CSCI 439 Quiz 2 (2025) Prep Notes

Preparation for CSCI 439 Quiz 2 (2025)

As per the exams page, the quiz will be closed book, closed notes, no electronics, and held in the lab during your scheduled lab section. You will have 50 minutes to complete the quiz.

You are permitted one double-sided 8.5x11" page of notes ('cheat sheet').

This second quiz is again primarily theory, focused on the lecture material through Feb. 12th, emphasizing the process of transforming regular expressions into minimized DFAs. The quiz will not cover yacc/lex.

There will be three questions with an emphasis on the following:

Topic: applying Thompson's construction techniques to develop an NFA from a regular expression
- e.g. Given the following regular expression, apply Thompson's construction techniques to develop an NFA that recognizes the same set of strings.
Topic: applying the subset construction technique to develop a (not necessarily minimal) DFA from an NFA
- e.g. Given the NFA described by the following table, apply the subset construction technique to develop a DFA that recognizes the same set of strings.
Topic: applying Hopcroft's technique to produce a minimal DFA from a non-minimal DFA
- e.g. Given the DFA described by the following table, apply Hopcroft's technique to develop a minimal DFA that recognizes the same set of strings.

Suggested practice:

Below are two starting regular expressions, one simpler and one a bit more involved. Apply the three techniques (Thompson's, subset, Hopcroft's) in sequence to develop minimal DFAs for each of the two regexes.

( 0 | (0|1)*00 ) (represents evenly binary integers divisible by 4)
( 0 | (1(01*0)1) )+ (represents binary integers evenly divisible by 3)
(Trivia: the 1(01*0)1 effectively represents 2^N + 2^N-1 - 3, which you can convince yourself does actually provide multiples of 3, and the overall regex is combining multiples of this so still produces multiples of 3.)

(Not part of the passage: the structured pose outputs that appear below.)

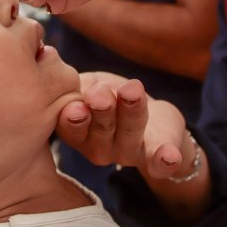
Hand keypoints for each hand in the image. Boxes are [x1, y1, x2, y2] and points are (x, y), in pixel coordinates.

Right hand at [56, 72, 186, 178]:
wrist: (150, 118)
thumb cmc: (108, 98)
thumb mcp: (87, 88)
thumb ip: (77, 86)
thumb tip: (57, 65)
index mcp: (77, 132)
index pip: (69, 126)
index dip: (70, 118)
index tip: (75, 106)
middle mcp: (99, 147)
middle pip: (100, 129)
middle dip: (101, 111)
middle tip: (99, 96)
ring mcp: (127, 152)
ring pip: (129, 132)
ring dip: (130, 112)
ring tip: (132, 91)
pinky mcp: (154, 154)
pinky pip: (158, 161)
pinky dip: (164, 159)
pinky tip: (170, 157)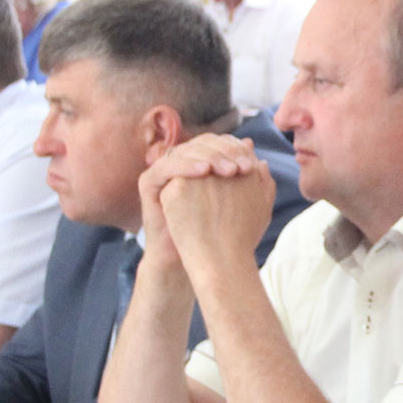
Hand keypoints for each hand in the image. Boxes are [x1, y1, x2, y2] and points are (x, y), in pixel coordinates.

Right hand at [138, 134, 266, 268]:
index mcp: (202, 162)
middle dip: (225, 152)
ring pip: (186, 150)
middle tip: (243, 167)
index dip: (235, 150)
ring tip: (229, 171)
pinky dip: (186, 165)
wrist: (196, 260)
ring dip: (210, 157)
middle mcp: (183, 162)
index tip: (252, 165)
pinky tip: (204, 172)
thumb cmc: (220, 232)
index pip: (218, 144)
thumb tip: (251, 144)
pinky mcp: (149, 182)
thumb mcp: (241, 200)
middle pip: (202, 143)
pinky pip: (166, 165)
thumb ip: (247, 174)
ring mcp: (165, 171)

When checking your answers for these two, the final result (after Hopcroft) should boil down to DFAs with four states:

In part 1 you effectively wind up with a start state (nothing read), an accept state, a state where you've just read a 1, and a state where you've just read a single 0 after a 1.
In part 2 you effectively wind up with a start state (nothing read), an accept state (the string read so far represents an integer divisible by 3), a state where the value read so far represents an integer with a remainder of 1 after dividing by 3, and a state where the value read so far represents an integer with a remainder of 2 after dividing by 3.

Note: in the quiz questions I'll give you specific regular expressions, NFAs, and DFAs to start from in the respective questions (to avoid potential problems in one answer from cascading into later questions).